Beekeepers in Yucatan face growing crises as boom years fade from memory

One beekeeper has opened up her hives for public tours. Photo: Facebook / Abeja Planet

Yucatecan beekeepers are looking for new ways to maintain production as they face perhaps their biggest set of crises in memory.

Boom times for honey from Yucatan, roughly from 2008 to 2012, are over. At the time, Yucatan was first in Mexico in both honey production and exports.

A major customers was on the other side of the Atlantic. A reduction in exports of Yucatan honey to the European Union is one such problem as Chinese sugar-beet honey floods the market.

Now, the state’s honey producers say they face one of the most complicated times in the last 50 years.

Marked deforestation, deadly pesticides from neighboring farms, and pests such as varroa mites all weigh on the beekeepers.

In its best years, Yucatan produced up to 14,000 tons of honey annually. This year, its potential is half that amount.

One beekeeper, Nelly Ortiz Vázquez, says education is key to gain support from the public..

Ortiz Vázquez promotes bee culture with tours of her hives on a property on the San Ignacio Tesip road, south of Merida.
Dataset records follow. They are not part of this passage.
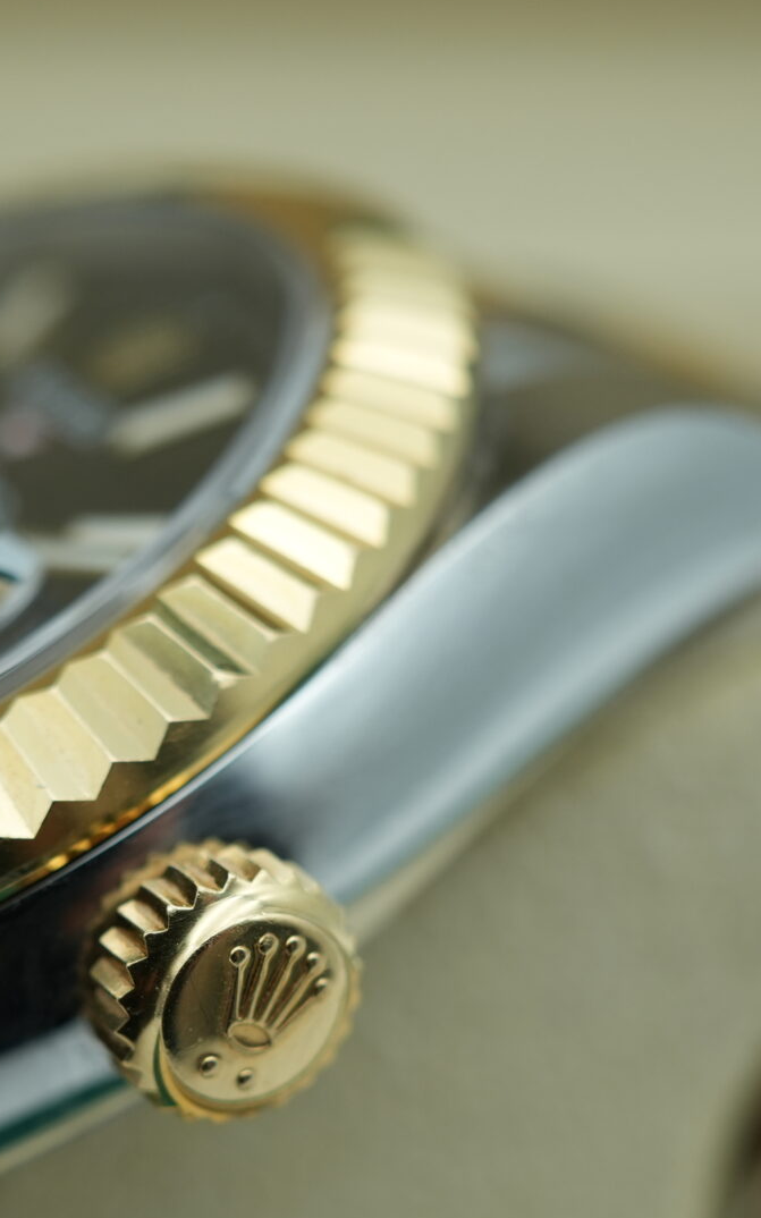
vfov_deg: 24.0
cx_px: 181
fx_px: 2821
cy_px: 951
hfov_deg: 15.3
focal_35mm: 85
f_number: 5
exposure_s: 1/250
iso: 400
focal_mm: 35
Called Abeja Planet (Bee Planet), the tour is for both students and families.

“We intend to make people aware of what beekeeping is and what it represents and also the serious problem of deforestation in Yucatan, the lack of plants that offer nectar for our bees,” she said.

Ortiz Vázquez said that in the last 10 years the state has suffered severe deforestation.

“In Mérida, for example, although there is talk of planting trees and reforesting … in rural areas, fires, indiscriminate logging and neglect have caused even traditional plants to die,” she said.